## INSTRUCTION
From the listing below, copy out every line where the word "documentclass" appears.

LISTED ENTRIES START

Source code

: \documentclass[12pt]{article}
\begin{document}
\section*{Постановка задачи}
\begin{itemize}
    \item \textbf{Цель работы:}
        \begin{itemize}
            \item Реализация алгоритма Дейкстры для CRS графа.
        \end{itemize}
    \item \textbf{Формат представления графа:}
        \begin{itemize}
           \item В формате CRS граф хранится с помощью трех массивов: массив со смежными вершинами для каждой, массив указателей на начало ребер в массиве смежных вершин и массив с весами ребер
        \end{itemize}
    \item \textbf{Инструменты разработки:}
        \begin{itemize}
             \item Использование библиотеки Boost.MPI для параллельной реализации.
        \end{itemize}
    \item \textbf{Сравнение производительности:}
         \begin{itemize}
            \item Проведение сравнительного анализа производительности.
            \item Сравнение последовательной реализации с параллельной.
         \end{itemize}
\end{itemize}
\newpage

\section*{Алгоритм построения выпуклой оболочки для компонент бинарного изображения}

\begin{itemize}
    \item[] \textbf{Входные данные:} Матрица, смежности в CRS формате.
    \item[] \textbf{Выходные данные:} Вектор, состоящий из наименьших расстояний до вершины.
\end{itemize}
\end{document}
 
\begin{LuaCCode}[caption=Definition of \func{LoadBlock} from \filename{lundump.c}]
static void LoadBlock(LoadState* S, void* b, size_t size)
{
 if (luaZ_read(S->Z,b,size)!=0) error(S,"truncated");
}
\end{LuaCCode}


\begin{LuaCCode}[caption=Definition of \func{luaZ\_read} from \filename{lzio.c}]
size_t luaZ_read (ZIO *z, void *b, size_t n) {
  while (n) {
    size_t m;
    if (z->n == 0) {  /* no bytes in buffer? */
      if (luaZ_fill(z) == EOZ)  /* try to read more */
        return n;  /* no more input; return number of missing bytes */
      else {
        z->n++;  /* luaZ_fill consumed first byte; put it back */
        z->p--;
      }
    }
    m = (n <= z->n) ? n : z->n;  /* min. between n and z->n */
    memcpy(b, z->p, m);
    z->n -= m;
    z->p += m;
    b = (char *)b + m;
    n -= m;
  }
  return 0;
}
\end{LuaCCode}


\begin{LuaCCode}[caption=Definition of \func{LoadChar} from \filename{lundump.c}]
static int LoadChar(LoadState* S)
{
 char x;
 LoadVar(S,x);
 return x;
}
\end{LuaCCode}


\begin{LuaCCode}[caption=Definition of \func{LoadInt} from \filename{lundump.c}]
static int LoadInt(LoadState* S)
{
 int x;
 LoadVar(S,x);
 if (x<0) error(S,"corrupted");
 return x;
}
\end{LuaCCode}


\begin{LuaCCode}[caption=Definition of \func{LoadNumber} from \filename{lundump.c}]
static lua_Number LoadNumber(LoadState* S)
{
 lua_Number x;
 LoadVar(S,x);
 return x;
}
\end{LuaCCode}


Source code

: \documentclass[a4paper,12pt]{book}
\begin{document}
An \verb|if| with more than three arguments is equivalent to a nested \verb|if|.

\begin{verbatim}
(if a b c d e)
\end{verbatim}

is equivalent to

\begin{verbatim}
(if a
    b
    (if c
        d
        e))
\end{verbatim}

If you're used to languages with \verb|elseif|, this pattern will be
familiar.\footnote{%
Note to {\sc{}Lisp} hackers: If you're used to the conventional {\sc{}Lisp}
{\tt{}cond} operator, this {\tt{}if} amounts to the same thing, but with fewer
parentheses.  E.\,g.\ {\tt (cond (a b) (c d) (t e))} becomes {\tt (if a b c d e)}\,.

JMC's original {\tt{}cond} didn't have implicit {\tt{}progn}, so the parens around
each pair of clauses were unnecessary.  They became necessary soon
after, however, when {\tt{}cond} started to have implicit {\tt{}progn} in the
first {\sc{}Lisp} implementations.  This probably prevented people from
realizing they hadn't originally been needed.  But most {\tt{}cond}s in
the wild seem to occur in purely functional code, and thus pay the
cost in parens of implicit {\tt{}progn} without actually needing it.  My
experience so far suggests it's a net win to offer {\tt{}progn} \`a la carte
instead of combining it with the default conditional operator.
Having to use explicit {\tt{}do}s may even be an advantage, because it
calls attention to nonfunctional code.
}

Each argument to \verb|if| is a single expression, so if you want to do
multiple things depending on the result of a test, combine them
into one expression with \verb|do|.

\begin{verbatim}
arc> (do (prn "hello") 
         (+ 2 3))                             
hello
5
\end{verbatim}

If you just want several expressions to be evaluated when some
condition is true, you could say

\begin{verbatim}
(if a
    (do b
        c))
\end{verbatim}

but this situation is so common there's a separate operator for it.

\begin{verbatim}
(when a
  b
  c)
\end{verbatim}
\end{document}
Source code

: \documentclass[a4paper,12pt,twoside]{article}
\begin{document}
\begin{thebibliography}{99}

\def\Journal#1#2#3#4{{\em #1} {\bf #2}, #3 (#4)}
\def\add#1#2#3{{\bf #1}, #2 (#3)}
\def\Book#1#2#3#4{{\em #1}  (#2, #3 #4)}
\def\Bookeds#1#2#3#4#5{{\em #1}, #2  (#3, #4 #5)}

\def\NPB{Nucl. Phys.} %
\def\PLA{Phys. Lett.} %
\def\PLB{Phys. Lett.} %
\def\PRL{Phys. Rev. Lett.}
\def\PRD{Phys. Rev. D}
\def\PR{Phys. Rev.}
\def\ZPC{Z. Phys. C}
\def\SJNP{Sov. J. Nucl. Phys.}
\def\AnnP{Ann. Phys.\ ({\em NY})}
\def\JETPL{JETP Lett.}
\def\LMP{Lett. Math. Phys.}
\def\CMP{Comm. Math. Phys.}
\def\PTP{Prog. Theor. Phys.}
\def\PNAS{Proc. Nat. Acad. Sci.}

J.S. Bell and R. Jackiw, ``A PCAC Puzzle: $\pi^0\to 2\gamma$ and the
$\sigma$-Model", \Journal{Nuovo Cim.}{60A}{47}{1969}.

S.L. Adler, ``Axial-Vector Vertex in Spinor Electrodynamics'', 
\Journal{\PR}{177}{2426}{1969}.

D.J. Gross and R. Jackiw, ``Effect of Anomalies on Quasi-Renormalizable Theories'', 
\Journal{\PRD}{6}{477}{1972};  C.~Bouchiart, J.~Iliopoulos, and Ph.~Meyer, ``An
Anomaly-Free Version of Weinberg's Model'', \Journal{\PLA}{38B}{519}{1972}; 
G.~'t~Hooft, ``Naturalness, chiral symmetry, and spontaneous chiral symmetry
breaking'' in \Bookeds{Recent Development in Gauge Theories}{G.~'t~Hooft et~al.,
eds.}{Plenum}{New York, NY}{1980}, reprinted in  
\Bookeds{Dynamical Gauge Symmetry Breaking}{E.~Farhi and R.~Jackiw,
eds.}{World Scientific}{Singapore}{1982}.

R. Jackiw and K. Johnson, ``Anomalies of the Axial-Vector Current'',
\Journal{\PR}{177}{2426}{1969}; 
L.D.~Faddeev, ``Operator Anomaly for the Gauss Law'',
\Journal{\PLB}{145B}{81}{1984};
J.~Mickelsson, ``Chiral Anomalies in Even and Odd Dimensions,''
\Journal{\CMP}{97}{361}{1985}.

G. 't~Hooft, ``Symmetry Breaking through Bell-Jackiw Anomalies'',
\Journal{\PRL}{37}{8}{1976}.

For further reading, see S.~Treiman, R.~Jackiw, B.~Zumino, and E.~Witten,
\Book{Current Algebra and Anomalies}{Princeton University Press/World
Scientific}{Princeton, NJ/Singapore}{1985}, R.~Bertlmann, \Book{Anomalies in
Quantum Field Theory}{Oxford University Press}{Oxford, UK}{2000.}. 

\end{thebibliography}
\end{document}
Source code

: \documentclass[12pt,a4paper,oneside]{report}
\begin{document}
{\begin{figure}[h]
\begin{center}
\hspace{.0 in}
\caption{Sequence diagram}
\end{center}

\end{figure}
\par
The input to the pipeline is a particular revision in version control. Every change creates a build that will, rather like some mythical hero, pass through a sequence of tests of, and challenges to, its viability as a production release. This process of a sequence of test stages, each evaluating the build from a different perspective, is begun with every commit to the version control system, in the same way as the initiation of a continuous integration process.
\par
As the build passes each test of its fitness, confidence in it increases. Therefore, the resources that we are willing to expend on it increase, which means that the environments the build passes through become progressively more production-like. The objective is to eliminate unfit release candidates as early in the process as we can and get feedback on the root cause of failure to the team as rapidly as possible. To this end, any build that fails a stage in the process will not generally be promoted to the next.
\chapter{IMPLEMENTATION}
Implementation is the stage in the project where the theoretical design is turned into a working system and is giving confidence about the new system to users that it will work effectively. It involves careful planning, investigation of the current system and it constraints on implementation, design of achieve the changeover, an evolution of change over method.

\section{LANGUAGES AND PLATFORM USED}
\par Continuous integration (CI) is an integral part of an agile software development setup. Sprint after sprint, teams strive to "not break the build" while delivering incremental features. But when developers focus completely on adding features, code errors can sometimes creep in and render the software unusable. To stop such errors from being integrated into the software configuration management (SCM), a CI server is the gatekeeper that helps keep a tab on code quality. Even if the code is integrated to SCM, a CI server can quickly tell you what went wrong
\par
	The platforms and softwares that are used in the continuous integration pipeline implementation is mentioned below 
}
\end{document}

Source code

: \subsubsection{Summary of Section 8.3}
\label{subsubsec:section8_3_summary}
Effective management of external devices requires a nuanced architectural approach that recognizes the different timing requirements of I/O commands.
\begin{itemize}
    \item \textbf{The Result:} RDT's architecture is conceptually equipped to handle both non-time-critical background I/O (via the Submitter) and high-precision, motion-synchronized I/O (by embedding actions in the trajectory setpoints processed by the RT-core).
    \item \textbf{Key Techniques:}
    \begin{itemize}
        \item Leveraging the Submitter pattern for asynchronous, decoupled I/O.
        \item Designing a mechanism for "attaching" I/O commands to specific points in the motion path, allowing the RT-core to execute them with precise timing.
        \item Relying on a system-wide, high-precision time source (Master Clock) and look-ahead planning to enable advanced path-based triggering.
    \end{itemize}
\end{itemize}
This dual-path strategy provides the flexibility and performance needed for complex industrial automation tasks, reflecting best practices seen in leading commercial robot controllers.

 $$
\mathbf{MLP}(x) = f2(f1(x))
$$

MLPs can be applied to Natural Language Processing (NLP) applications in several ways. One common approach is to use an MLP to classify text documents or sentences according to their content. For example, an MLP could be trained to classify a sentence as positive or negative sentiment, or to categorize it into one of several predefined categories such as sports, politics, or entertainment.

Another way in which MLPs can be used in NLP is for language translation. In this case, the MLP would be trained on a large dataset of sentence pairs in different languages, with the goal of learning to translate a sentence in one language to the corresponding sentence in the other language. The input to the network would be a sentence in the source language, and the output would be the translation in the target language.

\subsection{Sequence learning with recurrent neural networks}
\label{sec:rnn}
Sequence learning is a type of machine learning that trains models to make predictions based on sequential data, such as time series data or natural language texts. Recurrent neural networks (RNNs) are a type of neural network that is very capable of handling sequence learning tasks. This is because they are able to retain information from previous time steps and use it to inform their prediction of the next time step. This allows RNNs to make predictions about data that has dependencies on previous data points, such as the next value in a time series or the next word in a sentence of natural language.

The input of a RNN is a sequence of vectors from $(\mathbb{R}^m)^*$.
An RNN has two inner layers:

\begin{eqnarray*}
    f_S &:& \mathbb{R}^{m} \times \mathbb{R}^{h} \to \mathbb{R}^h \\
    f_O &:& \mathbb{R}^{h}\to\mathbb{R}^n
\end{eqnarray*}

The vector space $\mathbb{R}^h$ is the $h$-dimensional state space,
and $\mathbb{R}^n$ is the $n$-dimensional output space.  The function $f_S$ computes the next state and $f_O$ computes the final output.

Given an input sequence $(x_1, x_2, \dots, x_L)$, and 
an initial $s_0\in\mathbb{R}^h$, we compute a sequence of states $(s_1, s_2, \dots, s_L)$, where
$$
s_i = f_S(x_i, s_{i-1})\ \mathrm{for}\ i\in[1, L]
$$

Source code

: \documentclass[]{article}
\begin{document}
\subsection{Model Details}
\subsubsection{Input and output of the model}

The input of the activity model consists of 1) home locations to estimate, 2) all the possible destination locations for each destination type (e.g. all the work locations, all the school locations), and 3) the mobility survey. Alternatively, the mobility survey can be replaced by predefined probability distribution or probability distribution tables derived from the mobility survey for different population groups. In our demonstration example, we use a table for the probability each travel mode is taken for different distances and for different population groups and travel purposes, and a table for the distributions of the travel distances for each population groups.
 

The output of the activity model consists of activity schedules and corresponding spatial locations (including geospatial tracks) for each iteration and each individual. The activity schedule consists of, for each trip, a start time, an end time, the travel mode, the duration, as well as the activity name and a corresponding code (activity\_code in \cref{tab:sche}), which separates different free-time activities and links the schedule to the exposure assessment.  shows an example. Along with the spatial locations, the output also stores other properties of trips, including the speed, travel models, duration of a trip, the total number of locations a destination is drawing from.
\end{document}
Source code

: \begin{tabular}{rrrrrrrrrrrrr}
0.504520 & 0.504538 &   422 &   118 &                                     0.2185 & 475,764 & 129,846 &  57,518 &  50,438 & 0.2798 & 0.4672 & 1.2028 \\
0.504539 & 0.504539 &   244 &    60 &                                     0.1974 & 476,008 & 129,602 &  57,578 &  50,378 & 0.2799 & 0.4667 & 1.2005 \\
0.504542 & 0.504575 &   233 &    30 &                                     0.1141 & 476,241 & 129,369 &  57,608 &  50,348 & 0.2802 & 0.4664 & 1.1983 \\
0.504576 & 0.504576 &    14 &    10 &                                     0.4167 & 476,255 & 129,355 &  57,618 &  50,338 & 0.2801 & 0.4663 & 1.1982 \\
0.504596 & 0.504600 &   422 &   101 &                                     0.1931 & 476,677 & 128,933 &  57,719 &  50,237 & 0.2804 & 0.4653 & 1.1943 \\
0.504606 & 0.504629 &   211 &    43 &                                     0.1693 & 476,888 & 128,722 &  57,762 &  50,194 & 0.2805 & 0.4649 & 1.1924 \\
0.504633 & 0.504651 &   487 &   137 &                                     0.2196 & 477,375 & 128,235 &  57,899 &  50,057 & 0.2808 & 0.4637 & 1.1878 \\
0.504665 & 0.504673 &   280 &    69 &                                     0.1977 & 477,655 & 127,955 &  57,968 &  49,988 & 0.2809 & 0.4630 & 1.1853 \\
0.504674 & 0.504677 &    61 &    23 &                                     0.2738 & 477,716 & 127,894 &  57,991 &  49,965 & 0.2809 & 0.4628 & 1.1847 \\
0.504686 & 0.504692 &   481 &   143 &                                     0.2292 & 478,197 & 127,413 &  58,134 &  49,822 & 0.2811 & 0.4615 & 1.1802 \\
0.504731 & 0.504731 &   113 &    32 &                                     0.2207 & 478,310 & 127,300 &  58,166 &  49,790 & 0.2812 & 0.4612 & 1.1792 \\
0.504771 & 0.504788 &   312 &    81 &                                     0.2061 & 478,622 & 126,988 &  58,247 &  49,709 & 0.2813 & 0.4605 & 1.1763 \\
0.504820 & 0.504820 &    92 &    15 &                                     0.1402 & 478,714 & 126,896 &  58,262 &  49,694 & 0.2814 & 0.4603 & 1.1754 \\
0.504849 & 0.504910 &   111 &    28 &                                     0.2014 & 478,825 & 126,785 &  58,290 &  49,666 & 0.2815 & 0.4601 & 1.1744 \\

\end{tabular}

LISTED ENTRIES END

## ANSWER
: \documentclass[12pt]{article}
: \documentclass[a4paper,12pt]{book}
: \documentclass[a4paper,12pt,twoside]{article}
: \documentclass[12pt,a4paper,oneside]{report}
: \documentclass[]{article}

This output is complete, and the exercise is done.